The Chicago Business BarometerTM, produced with MNI, moderated by -0.8 points to 44.3 in January; the fifth consecutive month below 50. This follows a December rebound to signal a softer downturn.
- Production, Supplier Deliveries and Prices Paid increased over the month in January, with Production recording the strongest growth (albeit remaining below 50). All other subindexes weakened, led by a marked drop in Order Backlogs.
- Production recorded an 8.5-point boost in January to 48.6, remaining marginally contractive. Responses continued to flag a slowing economy and prevailing scepticism filtering into weak production levels, alongside harsh winter conditions.
- New Orders softened by -2.7 points to 40.6, after a 12.3 - point jump in December. Muted demand conditions contributed to the slow start to the year, with over 42% of firms recording fewer orders.
- Order Backlogs descended by -19.2 points in January to a June 2020 low of 35.5, this more than reversed the 17.5 gain in December.
- Employment ticked down by -0.6 points to a four-month low of 42.0 in January as one-quarter of firms reported lower employment levels.

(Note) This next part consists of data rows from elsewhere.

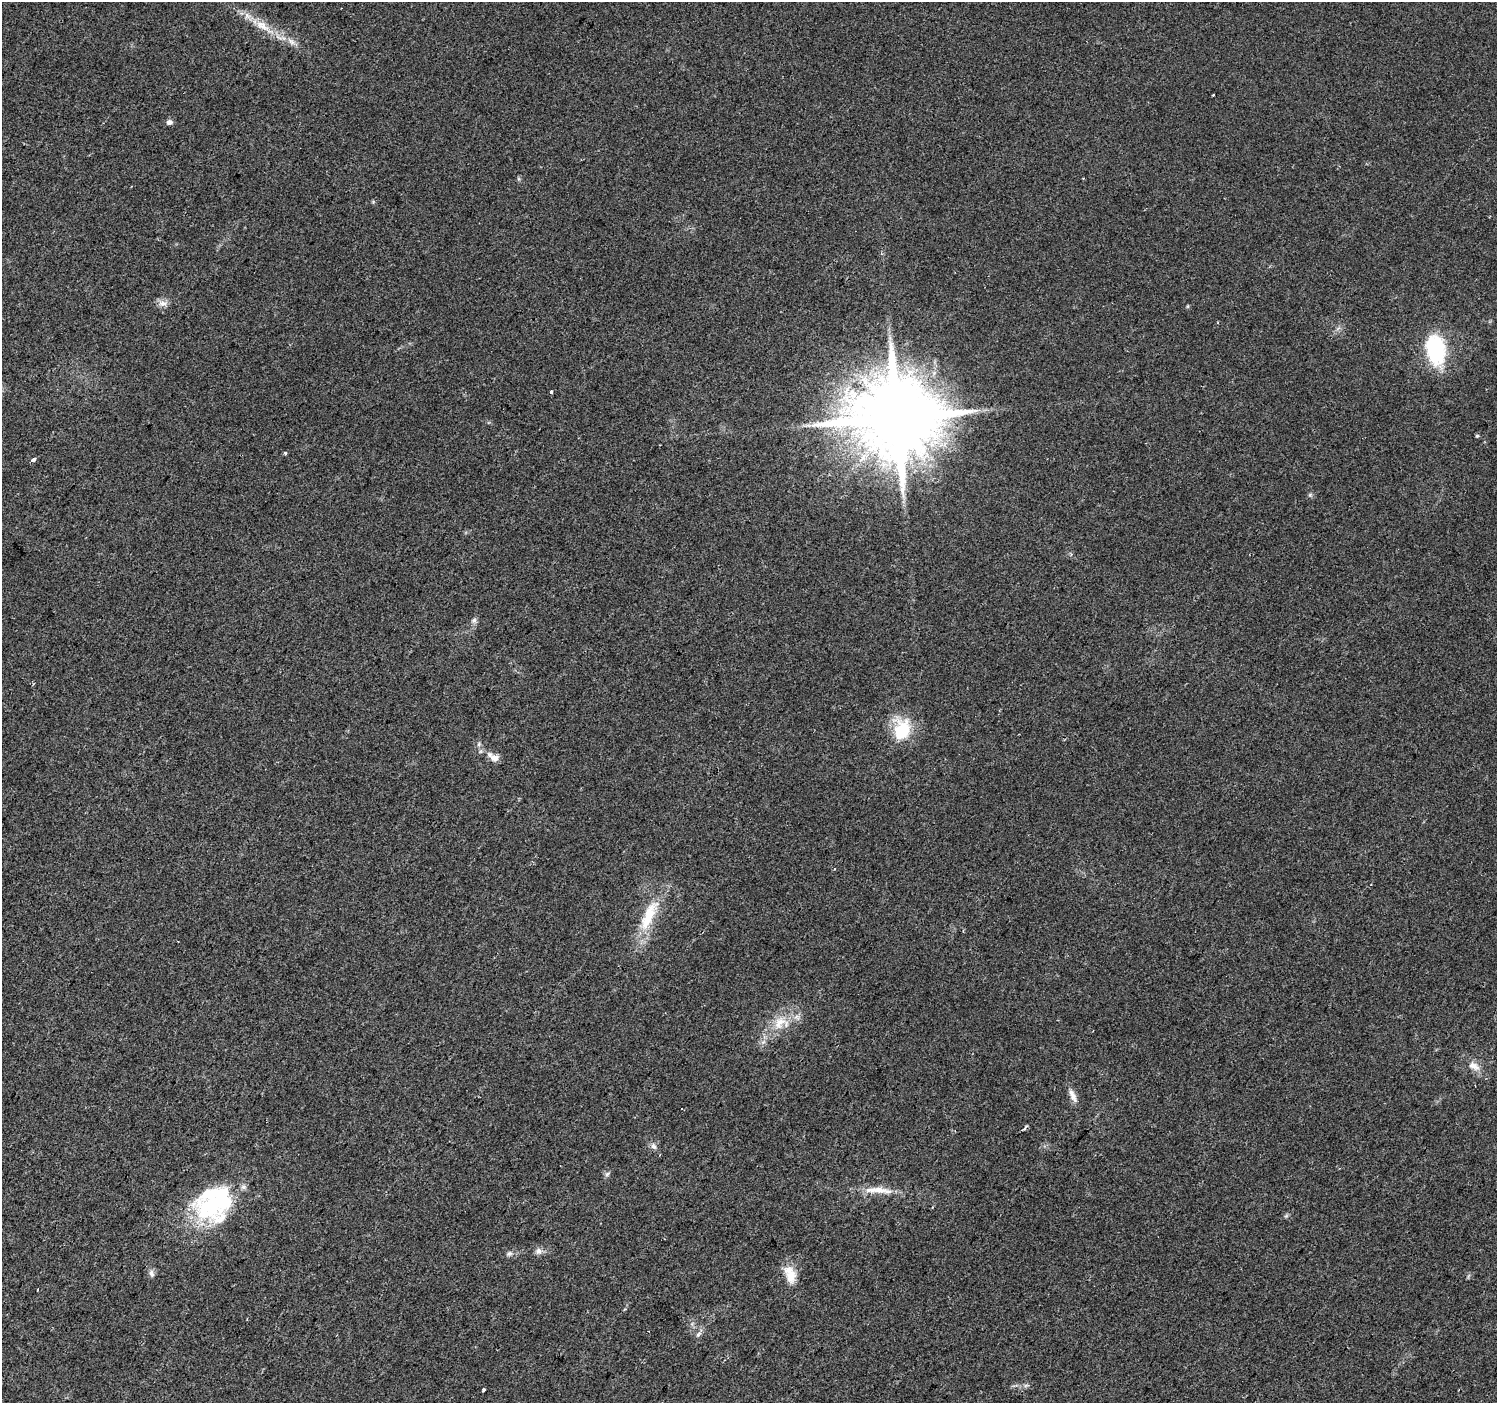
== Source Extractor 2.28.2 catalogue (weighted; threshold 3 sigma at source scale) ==
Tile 7 of 4 x 4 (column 3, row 2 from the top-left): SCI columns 2999-4493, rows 3043-4443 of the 5988 x 6020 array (HDU 1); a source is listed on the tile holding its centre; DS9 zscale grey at full resolution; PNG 1499 x 1405 px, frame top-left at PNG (2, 2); no overlay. Shown black and unused: <1% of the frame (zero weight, under 2 of 3 exposures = <1% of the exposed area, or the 3 px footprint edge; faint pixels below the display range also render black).
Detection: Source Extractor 2.28.2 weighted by HDU 2 'WHT'; one run over the whole footprint, this tile lists its part. Background 0.0475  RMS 0.0062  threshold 0.0279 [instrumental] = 3 sigma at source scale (4.5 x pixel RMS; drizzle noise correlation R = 1.50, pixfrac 1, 0.0396/0.0396 arcsec/px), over >= 5 px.
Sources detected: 37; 2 inside a brighter object's white glare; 1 cosmic-ray / hot-pixel residue — not listed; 1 inside a brighter listed object's ellipse — not listed separately; the other 33 listed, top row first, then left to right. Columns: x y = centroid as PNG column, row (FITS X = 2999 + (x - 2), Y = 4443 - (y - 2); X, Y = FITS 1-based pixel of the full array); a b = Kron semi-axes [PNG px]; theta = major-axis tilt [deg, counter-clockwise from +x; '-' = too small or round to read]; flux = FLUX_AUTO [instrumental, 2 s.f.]
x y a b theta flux
262 25 19 10 -31 9.4
291 42 11 6 -45 3
1213 95 3 2 - 0.66
169 122 8 7 - 2
163 303 14 7 -2 3.6
1436 350 31 20 -82 48
551 392 3 3 - 4.3
897 418 22 20 21 9800
1477 436 5 4 - 0.8
285 453 3 3 - 2.6
33 459 4 3 - 5.3
1310 495 5 5 - 0.96
474 620 8 7 - 1.8
902 730 27 20 77 25
494 758 11 8 -18 4.8
834 869 3 3 - 0.86
647 920 59 13 64 25
780 1023 22 15 48 13
1474 1066 17 9 -27 5.7
1073 1096 21 7 -64 4.4
1024 1129 5 3 - 2.1
653 1146 10 7 -58 2.4
607 1174 7 5 45 1.4
879 1190 37 8 -7 11
216 1204 63 29 15 62
538 1251 9 8 - 2.7
509 1253 8 5 3 1.6
152 1273 10 7 -71 2.3
790 1274 25 14 -72 11
38 1289 3 2 - 0.57
698 1334 8 5 37 1.6
1026 1385 7 4 19 1.2
484 1390 3 3 - 1.5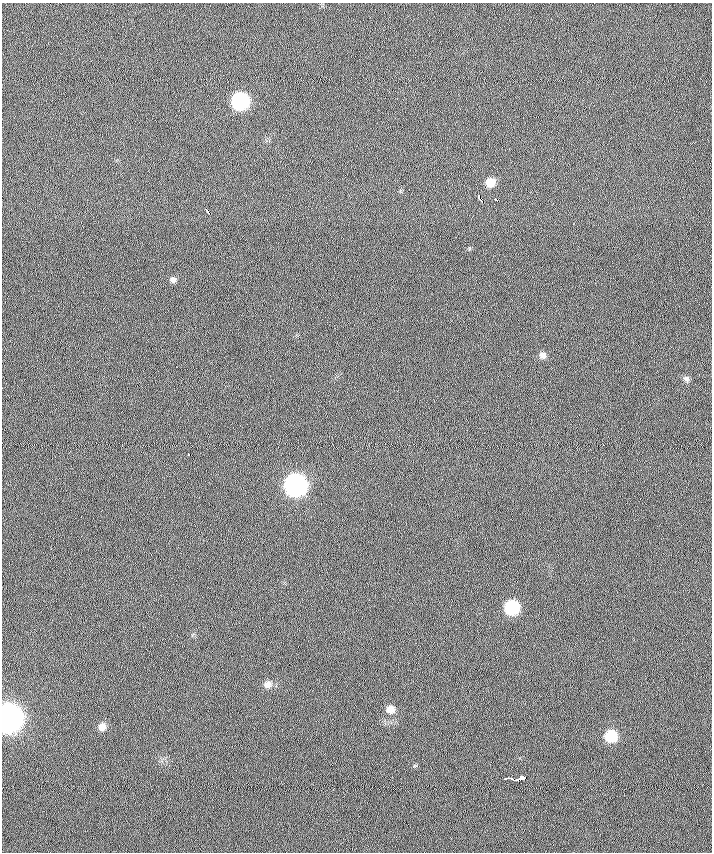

- Supplier Deliveries rose 1.4 points to 54.9 as domestic lead times increased marginally. Certain chemical material shortages remain acute.
- Inventories declined by 4.6 points to 44.9 as firms continued to work down excess inventory built up due to previously severe supply constraints.
- Prices Paid increased in January, accelerating by 7.4 points to 72.5, breaking a five-month streak of loosening prices. Some input prices including steel rose, albeit at a softer pace.
This month’s special question asked “With employment costs increasing and growth outlooks weakening, are you considering slowing hiring in upcoming months?” An equal number of respondents (36.1% each) responded “Yes” and “No”. 11.1% were expecting to somewhat slow hiring, whilst 16.7% remained unsure.